As We See It

Cash for dealers?

The federal program to jump-start the auto industry still carries many question marks

After a balky start filled with filing delays and $1 billion in federal money that was spent much quicker than anyone anticipated, the Cash for Clunkers program, in which people can get a rebate of up to $4,500 by bringing in old junkers, may be back on track.

Dealers along the Valley Automall in Henderson are all reporting an uptick in business of at least 10 percent. Even people whose clunkers don’t qualify for the program are still buying cars. With an extra $2 billion coming down the pipe, it looks like the program will help quick-start the ailing automotive industry. That is, if the dealers get paid.

As Courtesy Imports President James Mooradian is happy to demonstrate with help from a yellow legal pad, it’s not as if the government has been throwing its money away. That first billion? He draws out estimates of money the government has earned: sales taxes on hundreds of thousands of new car purchases, motor vehicle registration fees on same, FICA withholding on salesmen’s commissions, even “mistakes” that dealers will inevitably make that the government won’t have to reimburse them on. His ballpark figure is $700 million.
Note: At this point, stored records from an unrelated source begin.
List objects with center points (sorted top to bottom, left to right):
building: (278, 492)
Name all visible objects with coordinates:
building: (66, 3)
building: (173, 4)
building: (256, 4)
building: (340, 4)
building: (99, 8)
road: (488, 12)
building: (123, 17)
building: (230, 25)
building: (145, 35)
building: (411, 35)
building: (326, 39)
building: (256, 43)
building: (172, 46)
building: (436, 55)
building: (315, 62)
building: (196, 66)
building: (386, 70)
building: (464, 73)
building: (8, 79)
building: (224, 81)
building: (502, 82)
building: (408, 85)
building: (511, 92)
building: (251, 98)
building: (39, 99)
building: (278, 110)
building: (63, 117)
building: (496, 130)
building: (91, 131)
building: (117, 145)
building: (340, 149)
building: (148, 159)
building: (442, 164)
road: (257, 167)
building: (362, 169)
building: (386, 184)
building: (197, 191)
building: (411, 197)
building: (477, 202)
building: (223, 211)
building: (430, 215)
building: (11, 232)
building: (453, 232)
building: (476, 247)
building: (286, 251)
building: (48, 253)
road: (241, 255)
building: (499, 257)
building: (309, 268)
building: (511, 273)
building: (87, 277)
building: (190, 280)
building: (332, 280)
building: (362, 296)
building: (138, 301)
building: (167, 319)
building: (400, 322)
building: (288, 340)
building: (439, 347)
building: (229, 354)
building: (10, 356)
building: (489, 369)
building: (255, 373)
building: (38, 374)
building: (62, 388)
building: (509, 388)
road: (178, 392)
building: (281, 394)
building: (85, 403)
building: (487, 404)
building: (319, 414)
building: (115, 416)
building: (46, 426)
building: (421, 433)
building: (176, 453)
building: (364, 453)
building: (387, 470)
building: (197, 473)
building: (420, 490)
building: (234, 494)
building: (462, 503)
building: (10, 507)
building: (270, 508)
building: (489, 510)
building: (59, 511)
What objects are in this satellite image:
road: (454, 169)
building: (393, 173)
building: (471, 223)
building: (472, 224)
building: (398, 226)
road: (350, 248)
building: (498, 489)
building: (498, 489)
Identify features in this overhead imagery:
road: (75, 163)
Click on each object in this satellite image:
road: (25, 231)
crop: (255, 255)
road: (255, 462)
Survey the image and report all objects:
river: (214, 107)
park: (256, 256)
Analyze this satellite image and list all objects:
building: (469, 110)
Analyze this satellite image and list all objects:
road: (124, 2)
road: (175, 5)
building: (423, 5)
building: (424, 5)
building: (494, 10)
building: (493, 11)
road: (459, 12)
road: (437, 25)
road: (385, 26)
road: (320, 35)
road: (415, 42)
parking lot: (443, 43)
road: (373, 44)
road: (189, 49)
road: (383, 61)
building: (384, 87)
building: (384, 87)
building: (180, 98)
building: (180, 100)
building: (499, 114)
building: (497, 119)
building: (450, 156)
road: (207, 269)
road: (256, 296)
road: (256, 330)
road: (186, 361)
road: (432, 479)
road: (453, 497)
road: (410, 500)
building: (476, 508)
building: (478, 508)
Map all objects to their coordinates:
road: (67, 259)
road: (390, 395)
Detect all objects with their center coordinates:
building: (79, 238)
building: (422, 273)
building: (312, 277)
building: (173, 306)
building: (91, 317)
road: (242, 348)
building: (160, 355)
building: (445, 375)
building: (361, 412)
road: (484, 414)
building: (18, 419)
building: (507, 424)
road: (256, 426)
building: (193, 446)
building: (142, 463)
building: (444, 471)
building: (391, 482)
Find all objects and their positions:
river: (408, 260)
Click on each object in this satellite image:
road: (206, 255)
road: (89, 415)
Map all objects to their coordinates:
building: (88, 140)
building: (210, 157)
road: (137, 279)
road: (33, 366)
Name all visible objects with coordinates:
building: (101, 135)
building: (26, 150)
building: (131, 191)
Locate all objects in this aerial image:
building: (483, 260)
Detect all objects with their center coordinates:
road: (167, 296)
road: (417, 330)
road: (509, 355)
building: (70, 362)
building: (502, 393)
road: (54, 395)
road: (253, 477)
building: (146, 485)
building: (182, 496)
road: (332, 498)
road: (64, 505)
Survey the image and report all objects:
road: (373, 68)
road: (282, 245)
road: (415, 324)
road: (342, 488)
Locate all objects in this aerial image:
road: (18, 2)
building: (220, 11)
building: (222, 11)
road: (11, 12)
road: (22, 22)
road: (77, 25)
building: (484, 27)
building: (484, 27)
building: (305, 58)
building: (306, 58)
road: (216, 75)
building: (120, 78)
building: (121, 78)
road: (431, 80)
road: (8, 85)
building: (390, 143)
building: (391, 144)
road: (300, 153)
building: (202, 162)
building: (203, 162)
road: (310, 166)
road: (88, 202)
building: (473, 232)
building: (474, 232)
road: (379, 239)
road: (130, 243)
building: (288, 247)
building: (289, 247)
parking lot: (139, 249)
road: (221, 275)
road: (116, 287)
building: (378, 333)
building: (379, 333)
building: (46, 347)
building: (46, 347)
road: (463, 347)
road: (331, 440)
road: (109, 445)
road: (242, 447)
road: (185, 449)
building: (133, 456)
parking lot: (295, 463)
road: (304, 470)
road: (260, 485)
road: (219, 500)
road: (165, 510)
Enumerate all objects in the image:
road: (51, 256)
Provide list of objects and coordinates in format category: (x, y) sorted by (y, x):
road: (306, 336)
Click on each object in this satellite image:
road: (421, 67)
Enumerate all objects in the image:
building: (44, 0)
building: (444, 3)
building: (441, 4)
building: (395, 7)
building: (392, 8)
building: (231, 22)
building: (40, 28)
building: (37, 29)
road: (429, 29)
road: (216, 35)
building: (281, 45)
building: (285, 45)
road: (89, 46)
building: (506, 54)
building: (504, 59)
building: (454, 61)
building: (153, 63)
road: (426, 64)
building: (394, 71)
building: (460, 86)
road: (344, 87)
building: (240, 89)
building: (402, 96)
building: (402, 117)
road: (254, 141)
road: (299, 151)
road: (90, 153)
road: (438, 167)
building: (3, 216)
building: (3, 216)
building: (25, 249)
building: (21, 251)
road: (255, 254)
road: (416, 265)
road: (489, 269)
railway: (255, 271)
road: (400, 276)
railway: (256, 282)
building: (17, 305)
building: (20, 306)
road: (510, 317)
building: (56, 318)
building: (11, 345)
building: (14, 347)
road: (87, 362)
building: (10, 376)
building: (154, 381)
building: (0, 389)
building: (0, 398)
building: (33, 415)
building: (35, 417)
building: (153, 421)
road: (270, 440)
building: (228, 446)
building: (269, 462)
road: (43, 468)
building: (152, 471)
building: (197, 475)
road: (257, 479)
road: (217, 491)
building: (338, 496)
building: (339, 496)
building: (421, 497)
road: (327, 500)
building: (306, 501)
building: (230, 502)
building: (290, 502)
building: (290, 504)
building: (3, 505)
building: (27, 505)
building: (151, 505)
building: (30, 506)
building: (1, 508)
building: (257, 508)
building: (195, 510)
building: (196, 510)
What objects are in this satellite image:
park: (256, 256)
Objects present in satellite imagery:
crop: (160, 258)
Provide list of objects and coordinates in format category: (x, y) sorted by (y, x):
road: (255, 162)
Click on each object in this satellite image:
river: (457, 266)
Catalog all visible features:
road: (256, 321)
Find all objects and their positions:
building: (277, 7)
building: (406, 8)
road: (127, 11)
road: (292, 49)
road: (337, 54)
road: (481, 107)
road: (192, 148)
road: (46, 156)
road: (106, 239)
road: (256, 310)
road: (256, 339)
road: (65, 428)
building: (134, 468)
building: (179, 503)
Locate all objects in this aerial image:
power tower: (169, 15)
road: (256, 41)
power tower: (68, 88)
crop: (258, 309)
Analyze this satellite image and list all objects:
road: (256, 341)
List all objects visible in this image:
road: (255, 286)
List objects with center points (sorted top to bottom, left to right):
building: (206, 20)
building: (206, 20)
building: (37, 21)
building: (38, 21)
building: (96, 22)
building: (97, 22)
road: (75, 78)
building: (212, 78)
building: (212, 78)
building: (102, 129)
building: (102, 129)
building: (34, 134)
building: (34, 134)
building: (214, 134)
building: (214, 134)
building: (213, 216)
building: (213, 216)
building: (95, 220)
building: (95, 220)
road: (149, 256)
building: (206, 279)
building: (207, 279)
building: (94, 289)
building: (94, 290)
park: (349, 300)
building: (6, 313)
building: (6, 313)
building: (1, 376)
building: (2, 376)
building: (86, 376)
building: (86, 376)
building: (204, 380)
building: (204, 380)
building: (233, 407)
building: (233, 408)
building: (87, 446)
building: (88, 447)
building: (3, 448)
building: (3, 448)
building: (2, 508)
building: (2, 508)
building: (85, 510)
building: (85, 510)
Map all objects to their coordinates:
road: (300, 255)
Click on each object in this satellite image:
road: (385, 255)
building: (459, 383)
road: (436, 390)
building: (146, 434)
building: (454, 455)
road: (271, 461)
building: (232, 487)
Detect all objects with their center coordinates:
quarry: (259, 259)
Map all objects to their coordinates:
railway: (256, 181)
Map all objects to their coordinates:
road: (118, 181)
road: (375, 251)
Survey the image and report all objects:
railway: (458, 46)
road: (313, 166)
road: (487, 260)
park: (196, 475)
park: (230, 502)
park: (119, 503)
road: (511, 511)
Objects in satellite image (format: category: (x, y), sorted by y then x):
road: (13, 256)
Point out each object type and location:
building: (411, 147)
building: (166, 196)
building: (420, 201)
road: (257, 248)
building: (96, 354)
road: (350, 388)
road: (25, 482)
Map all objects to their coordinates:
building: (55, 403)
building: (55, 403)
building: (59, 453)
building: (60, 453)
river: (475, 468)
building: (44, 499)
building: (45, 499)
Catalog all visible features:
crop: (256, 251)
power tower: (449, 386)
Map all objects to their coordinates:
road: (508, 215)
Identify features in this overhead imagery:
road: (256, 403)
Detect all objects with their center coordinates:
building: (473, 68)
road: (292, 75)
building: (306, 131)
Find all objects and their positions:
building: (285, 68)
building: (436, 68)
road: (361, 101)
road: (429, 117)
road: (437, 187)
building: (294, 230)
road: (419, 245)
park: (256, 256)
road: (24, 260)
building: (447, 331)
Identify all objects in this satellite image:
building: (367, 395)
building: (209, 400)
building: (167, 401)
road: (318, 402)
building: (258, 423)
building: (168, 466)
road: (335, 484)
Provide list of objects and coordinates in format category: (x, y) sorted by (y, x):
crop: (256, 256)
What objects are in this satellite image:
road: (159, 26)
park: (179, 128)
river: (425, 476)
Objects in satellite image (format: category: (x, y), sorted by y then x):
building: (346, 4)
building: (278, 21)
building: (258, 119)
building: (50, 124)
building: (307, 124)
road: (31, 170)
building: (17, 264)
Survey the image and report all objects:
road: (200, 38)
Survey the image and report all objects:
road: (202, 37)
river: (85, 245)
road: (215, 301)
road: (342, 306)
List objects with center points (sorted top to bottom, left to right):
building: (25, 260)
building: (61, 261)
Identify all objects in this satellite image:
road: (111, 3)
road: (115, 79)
Two questions remain. One: Will Uncle Sam pay back the dealers in a timely manner? The federal government has 10 days to start paying dealers back once paperwork has been filed. By the time you read this, the first checks should start pouring in from Washington. But at the moment none of the dealerships in the Automall have gotten paid, and they have their own expenses to manage. It may only be $4,500 a car, but when you sell 40 or 50 cars, it starts to add up.

“That,” says Mooradian, “busts most businesses when they have to do that kind of float.”

Two, more direly, perhaps, is what happens if the program runs out of money as dealers are continuing to submit paperwork on cars they’ve already sold? Hopefully that question will never have to be answered.